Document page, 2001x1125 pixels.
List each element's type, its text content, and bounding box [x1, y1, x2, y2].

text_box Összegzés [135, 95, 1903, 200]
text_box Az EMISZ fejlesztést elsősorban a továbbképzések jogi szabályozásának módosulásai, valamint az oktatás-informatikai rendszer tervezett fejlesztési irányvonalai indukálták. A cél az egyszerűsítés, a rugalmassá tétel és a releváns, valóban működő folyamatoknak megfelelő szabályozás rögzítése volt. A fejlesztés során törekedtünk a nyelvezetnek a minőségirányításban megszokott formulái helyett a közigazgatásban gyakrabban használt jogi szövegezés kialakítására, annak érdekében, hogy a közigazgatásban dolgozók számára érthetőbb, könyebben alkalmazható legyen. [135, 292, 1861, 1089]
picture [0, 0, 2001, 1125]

○ ○ ○ ○ ○

**What needs to be done**: Set out every record in full, exactly as given.

**Response area**:
Document page, 2001x1125 pixels.
List each element's type, its text content, and bounding box [x1, y1, x2, y2].

text_box Összegzés [135, 95, 1903, 200]
text_box Az EMISZ fejlesztést elsősorban a továbbképzések jogi szabályozásának módosulásai, valamint az oktatás-informatikai rendszer tervezett fejlesztési irányvonalai indukálták. A cél az egyszerűsítés, a rugalmassá tétel és a releváns, valóban működő folyamatoknak megfelelő szabályozás rögzítése volt. A fejlesztés során törekedtünk a nyelvezetnek a minőségirányításban megszokott formulái helyett a közigazgatásban gyakrabban használt jogi szövegezés kialakítására, annak érdekében, hogy a közigazgatásban dolgozók számára érthetőbb, könyebben alkalmazható legyen. [135, 292, 1861, 1089]
picture [0, 0, 2001, 1125]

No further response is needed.